---------- Extract to read ----------

Director Independence

Our Board of Directors periodically reviews transactions, relationships and other arrangements involving our directors and determines which of the directors the Board considers to be “independent.” In making those determinations, the Board applies the independence criteria contained in the listing requirements of The Nasdaq Stock Market. The following table lists persons who served as directors during 2006, and all nominees for election as new directors at the Annual Meeting, who our Board believes are, or will be, “independent” directors under Nasdaq’s criteria.

 

John M. Alexander, Jr.

   Daniel L. Heavner (1)   Robert E. Mason IV (1)

Victor E. Bell III

   Charles B. C. Holt   Robert T. Newcomb

H. M. Craig III

   Freeman R. Jones (2)   Lewis T. Nunnelee II

H. Lee Durham, Jr.

   Lucius S. Jones   Ralph K. Shelton

Lewis M. Fetterman

   Joseph T. Maloney, Jr.   R. C. Soles, Jr.

(1)   Mr. Heavner and Mr. Mason are nominees for election as new outside directors.
(2)   Mr. Jones retired from service as a director effective on October 31, 2006.

----------

- _Work to do_: Copy the director independence section word for word. The entries that follow aren't needed for anything here.

---------- Data provided ----------

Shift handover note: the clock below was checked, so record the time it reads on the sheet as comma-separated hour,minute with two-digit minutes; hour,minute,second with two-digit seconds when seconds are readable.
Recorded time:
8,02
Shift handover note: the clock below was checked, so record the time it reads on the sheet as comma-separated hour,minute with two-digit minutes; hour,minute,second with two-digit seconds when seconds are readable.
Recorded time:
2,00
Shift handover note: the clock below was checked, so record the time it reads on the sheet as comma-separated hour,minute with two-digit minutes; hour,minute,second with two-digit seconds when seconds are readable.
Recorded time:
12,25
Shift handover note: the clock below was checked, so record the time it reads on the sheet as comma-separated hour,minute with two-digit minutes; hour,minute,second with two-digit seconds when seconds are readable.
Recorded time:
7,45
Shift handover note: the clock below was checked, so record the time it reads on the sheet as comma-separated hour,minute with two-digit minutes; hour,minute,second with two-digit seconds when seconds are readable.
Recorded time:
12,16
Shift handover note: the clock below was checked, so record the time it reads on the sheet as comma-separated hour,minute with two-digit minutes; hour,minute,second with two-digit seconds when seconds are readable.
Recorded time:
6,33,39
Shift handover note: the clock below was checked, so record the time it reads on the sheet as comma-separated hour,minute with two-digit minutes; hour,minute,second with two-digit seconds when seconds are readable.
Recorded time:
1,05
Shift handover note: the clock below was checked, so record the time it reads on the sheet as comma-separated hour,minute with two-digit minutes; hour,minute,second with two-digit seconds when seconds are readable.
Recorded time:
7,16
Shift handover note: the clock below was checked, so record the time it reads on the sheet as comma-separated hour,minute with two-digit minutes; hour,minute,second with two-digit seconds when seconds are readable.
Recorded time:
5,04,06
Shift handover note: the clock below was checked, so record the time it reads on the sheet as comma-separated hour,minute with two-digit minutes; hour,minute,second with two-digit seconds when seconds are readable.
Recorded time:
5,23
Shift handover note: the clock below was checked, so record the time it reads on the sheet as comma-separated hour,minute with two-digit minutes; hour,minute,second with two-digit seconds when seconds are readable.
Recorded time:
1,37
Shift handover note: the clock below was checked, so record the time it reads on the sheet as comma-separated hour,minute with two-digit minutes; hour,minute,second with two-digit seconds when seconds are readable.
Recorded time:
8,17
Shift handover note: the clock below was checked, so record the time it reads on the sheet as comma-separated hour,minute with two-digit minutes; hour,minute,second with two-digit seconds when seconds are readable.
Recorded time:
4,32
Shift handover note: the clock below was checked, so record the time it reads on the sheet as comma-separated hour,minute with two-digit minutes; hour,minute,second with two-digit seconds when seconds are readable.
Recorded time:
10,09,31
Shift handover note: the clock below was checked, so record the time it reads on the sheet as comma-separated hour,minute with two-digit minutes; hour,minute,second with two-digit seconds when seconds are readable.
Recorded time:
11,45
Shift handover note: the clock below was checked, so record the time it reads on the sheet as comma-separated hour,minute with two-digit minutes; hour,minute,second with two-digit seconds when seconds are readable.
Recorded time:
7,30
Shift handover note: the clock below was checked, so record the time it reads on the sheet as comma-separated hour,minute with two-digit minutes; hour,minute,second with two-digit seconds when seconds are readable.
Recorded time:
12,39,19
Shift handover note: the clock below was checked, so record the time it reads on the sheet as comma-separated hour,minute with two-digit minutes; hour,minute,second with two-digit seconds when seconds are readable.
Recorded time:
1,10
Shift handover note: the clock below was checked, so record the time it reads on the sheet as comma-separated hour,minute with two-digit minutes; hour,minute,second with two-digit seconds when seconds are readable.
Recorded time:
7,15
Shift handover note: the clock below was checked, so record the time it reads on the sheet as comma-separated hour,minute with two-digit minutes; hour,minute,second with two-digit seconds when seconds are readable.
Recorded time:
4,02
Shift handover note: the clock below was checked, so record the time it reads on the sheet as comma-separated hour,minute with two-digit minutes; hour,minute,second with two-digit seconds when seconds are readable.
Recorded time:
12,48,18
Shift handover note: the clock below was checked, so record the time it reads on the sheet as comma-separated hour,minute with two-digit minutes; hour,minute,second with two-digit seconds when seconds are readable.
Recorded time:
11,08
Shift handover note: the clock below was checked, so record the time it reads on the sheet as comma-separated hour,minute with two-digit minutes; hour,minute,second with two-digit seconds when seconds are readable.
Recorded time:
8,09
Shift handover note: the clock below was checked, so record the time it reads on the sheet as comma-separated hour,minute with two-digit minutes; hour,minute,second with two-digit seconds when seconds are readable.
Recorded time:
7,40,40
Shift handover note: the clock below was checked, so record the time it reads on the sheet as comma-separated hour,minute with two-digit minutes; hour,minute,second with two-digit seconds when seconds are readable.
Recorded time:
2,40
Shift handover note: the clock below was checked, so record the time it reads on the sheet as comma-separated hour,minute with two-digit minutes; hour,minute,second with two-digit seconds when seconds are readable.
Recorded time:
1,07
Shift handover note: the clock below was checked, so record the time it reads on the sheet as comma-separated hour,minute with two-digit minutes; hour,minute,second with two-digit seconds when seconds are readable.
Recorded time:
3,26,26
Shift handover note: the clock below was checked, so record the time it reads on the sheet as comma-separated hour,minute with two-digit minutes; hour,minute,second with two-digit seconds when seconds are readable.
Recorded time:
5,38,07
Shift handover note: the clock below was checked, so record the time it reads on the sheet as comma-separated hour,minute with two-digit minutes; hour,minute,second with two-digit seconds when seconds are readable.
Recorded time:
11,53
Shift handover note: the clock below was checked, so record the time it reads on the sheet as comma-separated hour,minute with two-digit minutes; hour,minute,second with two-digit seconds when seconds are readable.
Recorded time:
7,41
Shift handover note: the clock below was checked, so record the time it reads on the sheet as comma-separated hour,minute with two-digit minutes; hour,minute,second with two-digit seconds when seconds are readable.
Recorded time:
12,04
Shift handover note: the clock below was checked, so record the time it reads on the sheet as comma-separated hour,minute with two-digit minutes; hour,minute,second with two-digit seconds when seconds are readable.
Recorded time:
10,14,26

----------

- _Output for this exercise_:
Director Independence

Our Board of Directors periodically reviews transactions, relationships and other arrangements involving our directors and determines which of the directors the Board considers to be “independent.” In making those determinations, the Board applies the independence criteria contained in the listing requirements of The Nasdaq Stock Market. The following table lists persons who served as directors during 2006, and all nominees for election as new directors at the Annual Meeting, who our Board believes are, or will be, “independent” directors under Nasdaq’s criteria.

 

John M. Alexander, Jr.

   Daniel L. Heavner (1)   Robert E. Mason IV (1)

Victor E. Bell III

   Charles B. C. Holt   Robert T. Newcomb

H. M. Craig III

   Freeman R. Jones (2)   Lewis T. Nunnelee II

H. Lee Durham, Jr.

   Lucius S. Jones   Ralph K. Shelton

Lewis M. Fetterman

   Joseph T. Maloney, Jr.   R. C. Soles, Jr.

(1)   Mr. Heavner and Mr. Mason are nominees for election as new outside directors.
(2)   Mr. Jones retired from service as a director effective on October 31, 2006.